◆ GIVEN DATA:
=-=-=

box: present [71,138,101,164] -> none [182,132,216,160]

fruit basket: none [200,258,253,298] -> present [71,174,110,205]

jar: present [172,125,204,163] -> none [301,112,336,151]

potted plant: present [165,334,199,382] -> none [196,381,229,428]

=-=-=

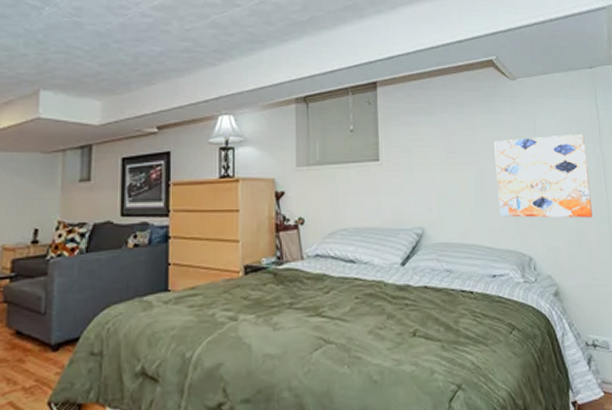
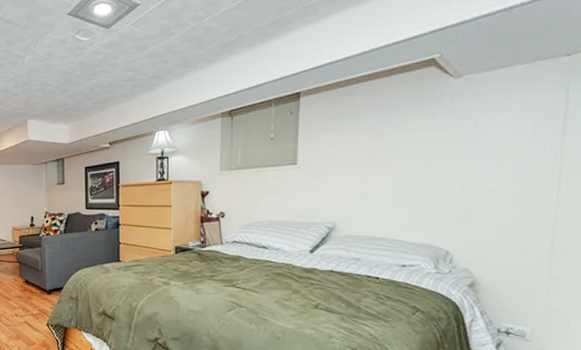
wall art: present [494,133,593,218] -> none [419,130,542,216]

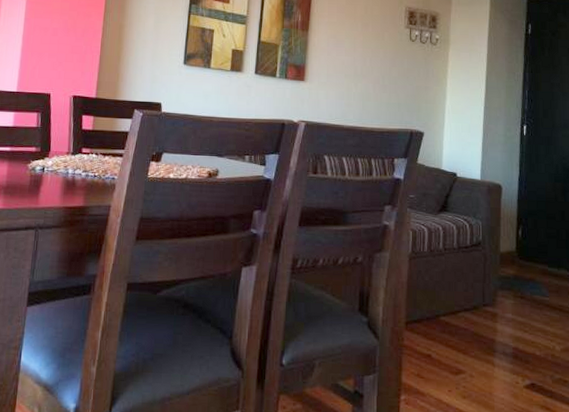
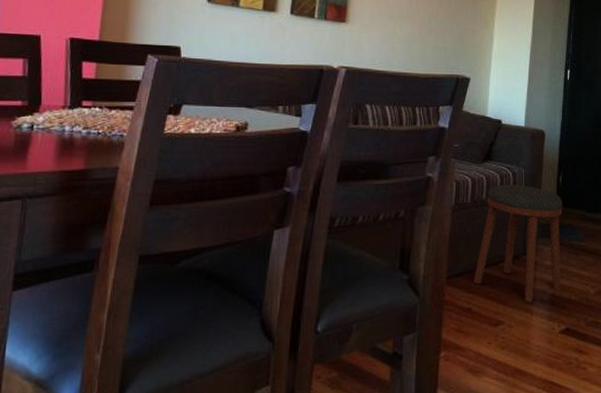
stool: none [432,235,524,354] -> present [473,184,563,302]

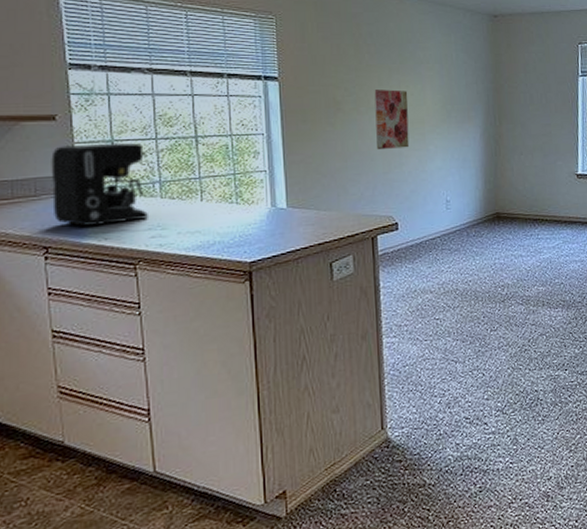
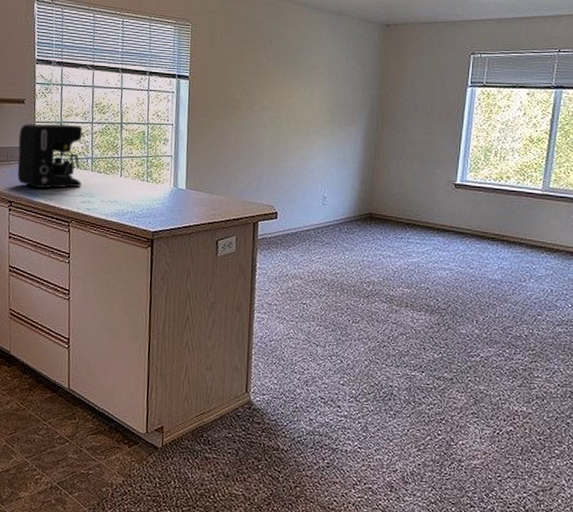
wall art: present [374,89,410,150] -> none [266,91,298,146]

=-=-=

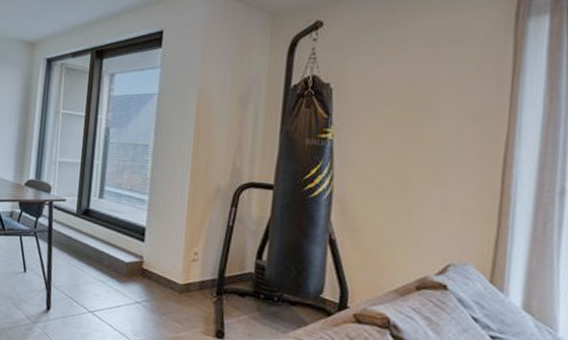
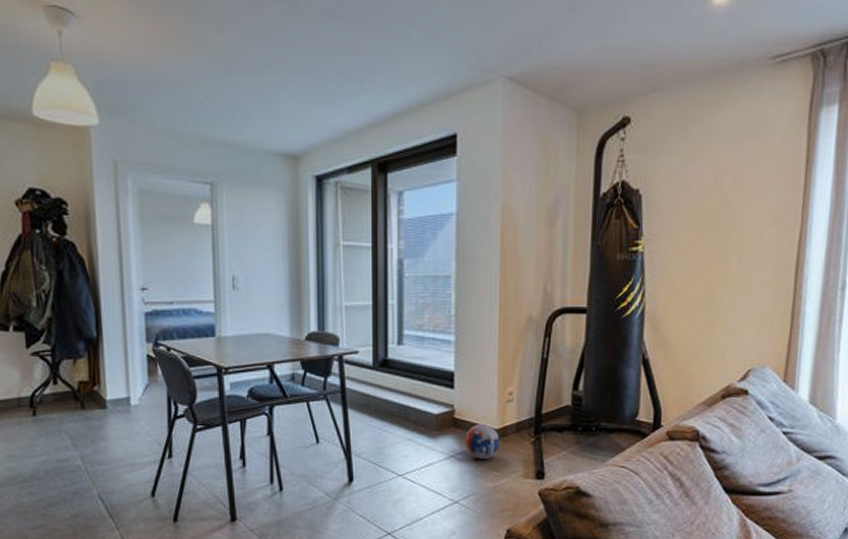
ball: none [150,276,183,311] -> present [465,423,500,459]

=-=-=

◆ WHAT YOU ARE ASKED TO DO: Look through the records above and report how many lines hold the word "wall", giving only the number.

◆ OUTPUT BELOW: 2